The Pacific Coast Highway offers many opportunities for meaningful engagement, but its beauty may itself obstruct a deeper connection. One might liken it to a celebrity or an individual of overwhelming physical beauty, so aesthetically commanding that few endeavor to look beyond the surface, let alone interrogate the structures that sustain their myth.


GUADALUPE and the Influence of Migrant workers
Guadalupe occupies a peculiar position. It's a town marked by distinctiveness, yet largely absent from broader public consciousness, even within the region. During my childhood, frequent visits to my grandmother in nearby Nipomo often included excursions to Guadalupe. I have vivid memories of running across its sand dunes and exploring its stark, unpopulated beaches. Even then, I recognized a strange quality in the town, a sociocultural uniqueness not readily reconciled with its geographic proximity to— and context within—the neighboring communities. The visible and palpable presence of Latin American migrant labor shaped both the social atmosphere and the town itself, though at the time, I lacked the critical framework to interpret the sociocultural and economic forces at play.

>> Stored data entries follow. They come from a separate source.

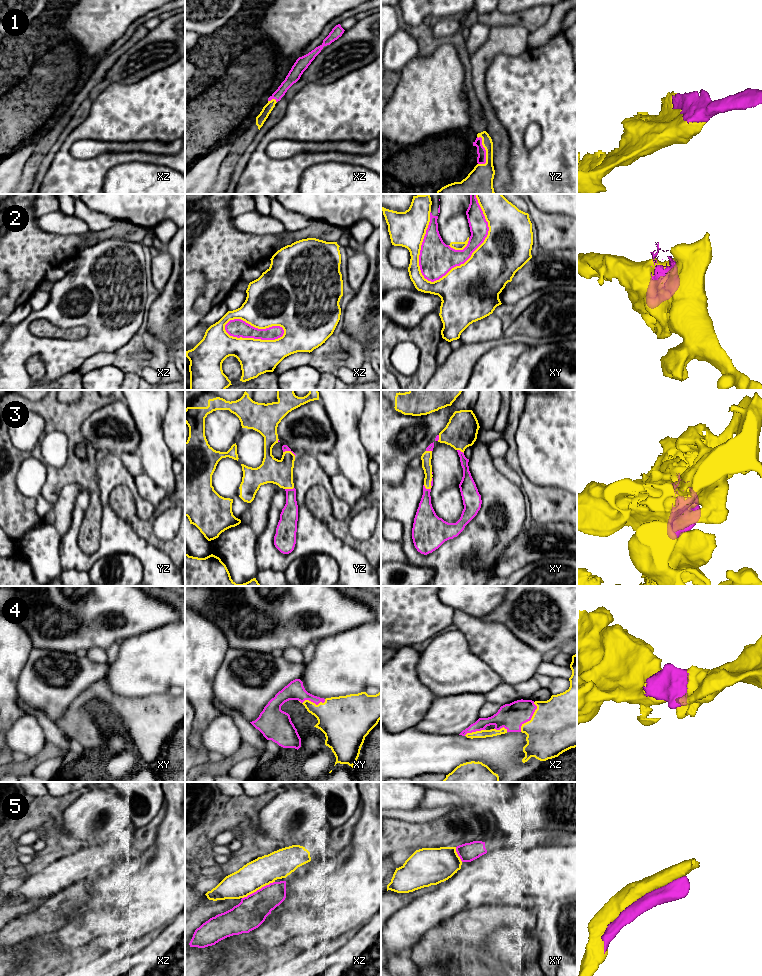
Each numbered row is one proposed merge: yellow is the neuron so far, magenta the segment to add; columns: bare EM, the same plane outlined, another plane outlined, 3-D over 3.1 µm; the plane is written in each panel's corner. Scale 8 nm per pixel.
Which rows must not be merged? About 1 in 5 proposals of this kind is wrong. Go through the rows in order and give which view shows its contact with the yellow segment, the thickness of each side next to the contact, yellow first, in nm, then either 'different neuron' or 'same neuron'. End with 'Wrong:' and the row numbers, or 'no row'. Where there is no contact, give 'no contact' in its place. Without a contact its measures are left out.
1: meets yellow in yz; 200 nm thick on the yellow side, 80 nm on the other; same neuron
2: meets yellow in xy; 380 nm thick on the yellow side, 150 nm on the other; different neuron
3: meets yellow in xy; 90 nm thick on the yellow side, 160 nm on the other; same neuron
4: meets yellow in xz; 440 nm thick on the yellow side, 220 nm on the other; same neuron
5: meets yellow in xz; 220 nm thick on the yellow side, 240 nm on the other; different neuron
Wrong: 2, 5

What I understood then was that Guadalupe had exceptional Mexican cuisine and that its residents displayed a warmth and openness uncharacteristic of surrounding areas. Looking back, I regret my limited political and cultural literacy; I was, after all, only a child. More than anything, I lament the absence of meaningful interclass and intercultural integration. De facto systems of segregation operated subtly but effectively, insulating the lives and labor of migrant workers from the surrounding middle-class institutions, particularly educational environments and public spaces. How much different and how much richer would my life have been without such systems? What of the outcomes for the migrant workers and their families?


Closing
The Pacific Coast Highway occupies a mythical status within the American imagination. It's one of the quintessential American road trips, and arguably one of the most beautiful routes in the world. For me, it holds a dual existence: both as a formative memory and as a shared cultural artifact rooted deep in the Californian psyche. On this recent journey, I'd hoped for a resurgence of emotion and feeling. I expected a greater emotional resonance, a deeper connection, and the reactivation of memory. Instead, I encountered a perceptual shift: I now engage with these spaces through a distinctly sociopolitical lens, a framework that fundamentally alters my relationship to sites once experienced as a child through primarily emotional and aesthetic registers.
This critical orientation, I suspect, is, in large part, what now inhibits the kind of unmediated connection I once had with Highway 1 as a child. However, rather than resist this critical mode of seeing in pursuit of a nostalgic narcosis, I have come to recognize the value in embracing it. Allowing this political consciousness to inform and guide my artistic practice will, in the long term, yield a more rigorous and ethically grounded engagement with the world around me.